The New England Revolution have found their new head coach. 

Marko Mitrovic has been named to the role, the Eastern Conference club announced Friday. Mitrovic brings over 15 years of coaching experience into his new role in MLS. 

“We’re really excited to welcome Marko Mitrović as head coach of the New England Revolution,” Sporting Director Curt Onalfo said. “During the interview process, Marko’s tactical acumen and modern coaching philosophies set him apart. It’s crystal clear that he shares our ambitions to compete for trophies in 2026 and beyond. His extensive coaching experience at both the club and international levels, including on some of the world’s biggest stages, have prepared him well for this pivotal role.”

The 47-year-old Mitrovic arrives in New England fresh off coaching involvement at the 2025 FIFA U-20 World Cup in Chile. He led the Americans to advancement out of the group stage, as well as a Round of 16 victory over Italy.

Prior to becoming USMNT U-20 head coach, Mitrovic served in the same role with the Under-23’s in 2023. He led the program to the quarterfinals of the 2024 Olympic Games in France. Mitrovic also worked as USMNT U-19 head coach from 2022-23.

This will mark Mitrovic’s second MLS stint after previously serving as an assistant coach for the Chicago Fire from 2016-19. He also worked with then-English Championship side Reading from 2020-22.

New England failed to make the MLS Cup Playoffs in 2025, missing out on the final playoff spot by 17 points. 

Comments

    • Wary. I guess I’m guardedly hopeful, but it’s almost impossible to be worse than Porter was.

      I think one thing I am hopeful for is that he’ll bring back and further develop the focus on young players and the connection between Revs II, the academy and the first team. The former two have produced a lot of really interesting young prospects who got stonewalled or sent away by Porter. And even though Porter did bring in some young-ish players with Feingold and Turgeman, he didnt show any ability to help players improve. I put a lot of the blame on Porter for derailing Buck. Esmir has a lot of talent, but he never showed real improvement on his tactical weaknesses before he started getting called in by B&H. Miller probably has more upside than all of them, but he still has a lot to work on and it seemed pretty clear that Porter’s approach to that was “he’ll learn from game time”.

      I would love for the Revs to finally win a cup (another shield would be great, too), but I’d actually be more than happy if they turned into a consistent upper-mid-level-sometimes-better playoff team as long as they’re doing that by being an exciting team, developing a bunch of young players through the pipeline that I can then watch playing at bigger clubs in Europe.
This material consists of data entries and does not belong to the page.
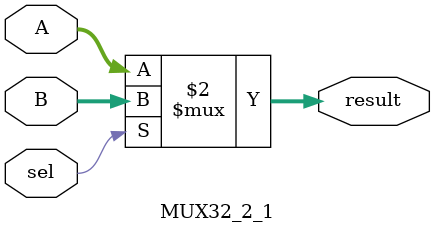
<source format=v>
`timescale 1ns / 1ps
module MUX32_2_1(
	 input [31:0] A,B,
	 input sel,
	 output [31:0] result
);
	assign result = (sel==1'b1)?B:A;
endmodule

</source>
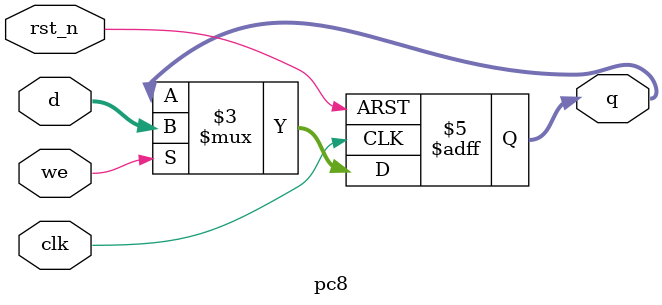
<source format=v>
module pc8(
    input  wire       clk,
    input  wire       rst_n,
    input  wire       we,
    input  wire [7:0] d,
    output reg  [7:0] q
);
    always @(posedge clk or negedge rst_n) begin
        if(!rst_n) begin
            q <= 8'd0;
        end else if(we) begin
            q <= d;
        end
    end
endmodule


</source>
      So, if Mitrovic can help with that, I’m fine with it.

      Although, I’d note that Porter was also a complete tactical disaster and poor game manager. So I’ll want to see how Mitrovic handles that. I didnt get to see the Marocco game at the U20s, but it seemed like the team went out because they had no ability to adjust to a pretty obvious and predictable Moroccan tactical approach (tbf Argentina couldn’t either), and i have no idea how much that was on the coach failing to adjust vs on the players not being able to implement.

      Overall, willing to give him a chance. He’s not Porter. Thank God they didn’t go with Josh Wolff.

      Reply
      • Oh, yeah. So far as I know, Mitrovic isn’t famed for a complete inability to take personal responsibility for his actions. If he can manage to avoid throwing his players under the bus every time something goes wrong, that’s already an improvement.